In the course of writing the story, did the ending come to you first, after which you added those earlier intimations of the unspoken? Or did those earlier episodes lead you to the ending? Can you tell us about that?

LP: When I started writing, I knew how I wanted the story to end—maybe not the precise sentence or image, but the tone, the feeling of it. The narrators are bound and haunted by their unspoken secret. It unites them just as fully and perilously as it divides them. Their differences appear more trivial at the beginning: their tasks, their hometowns, their sexual inclinations. And with no chance to exercise a truly private life, and with every misstep and impulse already common knowledge, what could possibly remain unknown? And yet by the end, every small detail becomes a potentially loaded clue. So once I had written the ending, I went back and examined those quieter discrepancies, reaching back through time much in the way the characters did. What was the one thing they had taken for granted? What had they missed, or unwittingly allowed? Ultimately I felt it was better that I didn’t make a hard decision either—that I, as the writer, could speculate alongside the characters, but I could never know more than they did. It might have been any one of those things, or none of them. I can’t be sure myself.

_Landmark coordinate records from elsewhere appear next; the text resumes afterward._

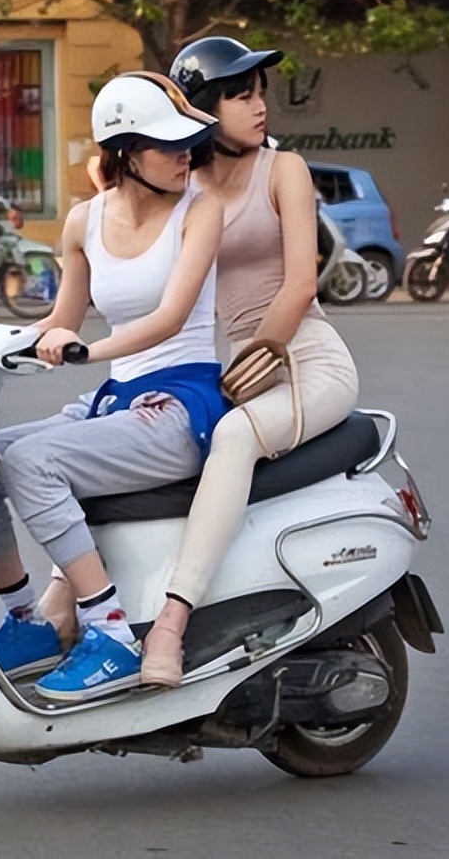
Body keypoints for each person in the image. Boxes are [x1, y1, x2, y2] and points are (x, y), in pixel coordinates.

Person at [81, 36, 357, 687]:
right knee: (110, 439)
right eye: (241, 95)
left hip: (303, 362)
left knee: (231, 439)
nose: (260, 107)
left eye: (259, 93)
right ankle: (73, 613)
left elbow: (299, 287)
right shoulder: (185, 184)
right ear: (204, 108)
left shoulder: (282, 170)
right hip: (225, 371)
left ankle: (172, 626)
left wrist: (262, 353)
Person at [0, 71, 227, 702]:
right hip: (114, 402)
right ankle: (26, 621)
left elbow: (168, 317)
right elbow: (61, 320)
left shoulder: (201, 211)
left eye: (188, 142)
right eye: (168, 145)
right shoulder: (84, 221)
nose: (185, 155)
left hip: (177, 407)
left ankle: (109, 632)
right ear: (126, 153)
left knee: (32, 461)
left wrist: (89, 351)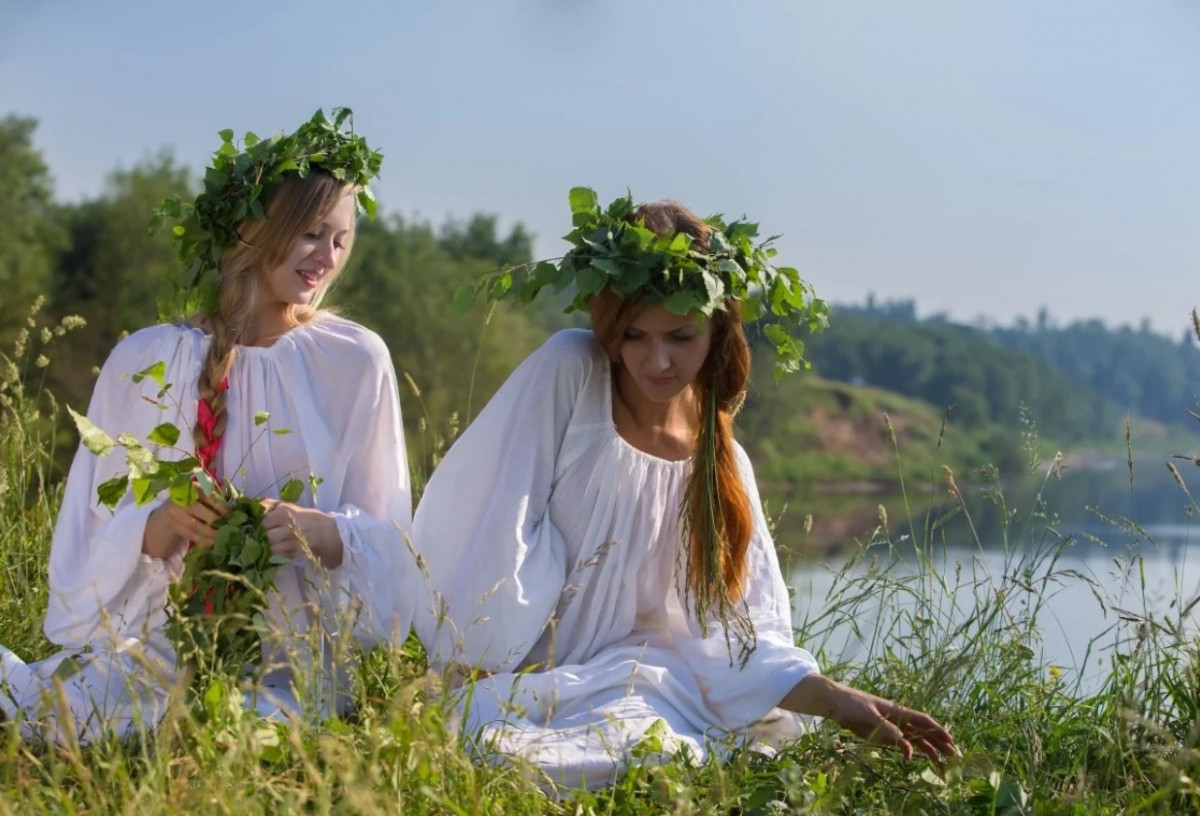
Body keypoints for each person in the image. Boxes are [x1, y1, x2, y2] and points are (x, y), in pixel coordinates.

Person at [412, 190, 955, 791]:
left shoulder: (720, 459)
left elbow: (737, 630)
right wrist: (471, 670)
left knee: (651, 752)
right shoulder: (572, 371)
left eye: (681, 336)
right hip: (531, 671)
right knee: (496, 744)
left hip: (649, 682)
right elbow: (497, 521)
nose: (657, 360)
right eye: (635, 335)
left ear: (717, 331)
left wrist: (833, 696)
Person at [0, 109, 413, 744]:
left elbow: (394, 545)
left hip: (294, 664)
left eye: (341, 239)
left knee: (234, 726)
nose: (326, 258)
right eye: (309, 233)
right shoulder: (147, 360)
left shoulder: (354, 361)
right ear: (250, 230)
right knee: (74, 712)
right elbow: (86, 544)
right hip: (160, 649)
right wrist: (160, 526)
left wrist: (319, 533)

JL: Place is central to the story, and is beautiful and terrifying and primeval: nature trails, snakes, date palms, a lynching tree, German figurines of children in lederhosen. A black whoosh of birds, an alligator gnashing in its cage, a horse that can throw its rider, an enormous elephant. Ultimately, the place, and its inhabitants, devour the boy, and then it’s all torn down, vanished, though not in the dreams of the narrator(s).

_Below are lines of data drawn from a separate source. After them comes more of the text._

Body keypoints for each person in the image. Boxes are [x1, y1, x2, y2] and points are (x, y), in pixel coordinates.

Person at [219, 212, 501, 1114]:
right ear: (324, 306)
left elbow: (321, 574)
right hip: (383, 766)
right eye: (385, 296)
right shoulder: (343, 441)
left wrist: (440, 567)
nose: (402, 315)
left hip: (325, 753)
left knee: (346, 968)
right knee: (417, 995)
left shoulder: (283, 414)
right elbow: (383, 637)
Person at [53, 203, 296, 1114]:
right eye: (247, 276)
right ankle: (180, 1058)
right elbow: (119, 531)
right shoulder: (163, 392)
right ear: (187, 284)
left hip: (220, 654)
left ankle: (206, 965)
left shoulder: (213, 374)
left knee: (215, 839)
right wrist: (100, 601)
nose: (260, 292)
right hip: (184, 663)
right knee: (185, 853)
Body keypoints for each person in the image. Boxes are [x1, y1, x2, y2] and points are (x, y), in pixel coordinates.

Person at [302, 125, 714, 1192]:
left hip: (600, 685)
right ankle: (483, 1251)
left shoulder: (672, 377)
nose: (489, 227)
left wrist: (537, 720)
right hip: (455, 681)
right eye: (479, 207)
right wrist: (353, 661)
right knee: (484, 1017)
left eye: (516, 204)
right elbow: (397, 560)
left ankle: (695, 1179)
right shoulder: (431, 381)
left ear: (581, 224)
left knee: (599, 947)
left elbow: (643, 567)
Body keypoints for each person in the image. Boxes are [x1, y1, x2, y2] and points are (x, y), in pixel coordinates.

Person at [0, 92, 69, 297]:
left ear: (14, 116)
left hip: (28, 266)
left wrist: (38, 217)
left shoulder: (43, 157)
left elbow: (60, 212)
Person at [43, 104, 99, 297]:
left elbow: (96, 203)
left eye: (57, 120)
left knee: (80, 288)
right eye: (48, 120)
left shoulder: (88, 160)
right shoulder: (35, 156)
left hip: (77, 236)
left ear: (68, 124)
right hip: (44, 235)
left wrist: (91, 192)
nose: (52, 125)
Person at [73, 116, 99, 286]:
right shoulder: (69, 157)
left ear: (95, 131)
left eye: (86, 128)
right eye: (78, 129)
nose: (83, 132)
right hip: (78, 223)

Were there particular challenges you faced in evoking that place? Did you worry about having too much detail, or visuals that might seem too freighted with symbolism? Did you have a sense of the place when you began the story, or did it evolve in the course of writing?

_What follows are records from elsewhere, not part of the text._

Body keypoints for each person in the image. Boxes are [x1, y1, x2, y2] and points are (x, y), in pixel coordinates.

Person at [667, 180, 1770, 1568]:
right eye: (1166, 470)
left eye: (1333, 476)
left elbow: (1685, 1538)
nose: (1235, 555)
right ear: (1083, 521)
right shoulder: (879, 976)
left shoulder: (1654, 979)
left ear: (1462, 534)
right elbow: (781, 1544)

LP: I loved writing about Vogelsong. I based it (loosely) on a state park I visited in De Leon Springs, Florida. As soon as I set foot on the trail, with all of its wild beauty and eeriness, I knew I had a story. Then, when I learned a water-skiing elephant had once performed there, I knew I really had a story. The challenge was in making the setting (in all its iterations, from conquistador landing to plantation to amusement park) a real and necessary character, not just an interesting backdrop. It’s easy to get swept away with description and exposition, so I kept myself tethered by thinking of it this way: This particular story could only happen in this particular place. The details had to work on two levels: They had to set the stage and orient the reader; and they had to contribute to an underlying tension. They needed to convey both the wonder and artifice of this place, as well as the uneasy combination of inertia and mortality. Itemizing even the most mundane details—the map, the duties, the meals, the schedule—seemed gratuitous at first, but I found that it helped me to explore just how disorienting and dramatic a single aberration could be. I suppose, in a way, I was also writing about my greatest fear: getting away with something, and then having to live with it.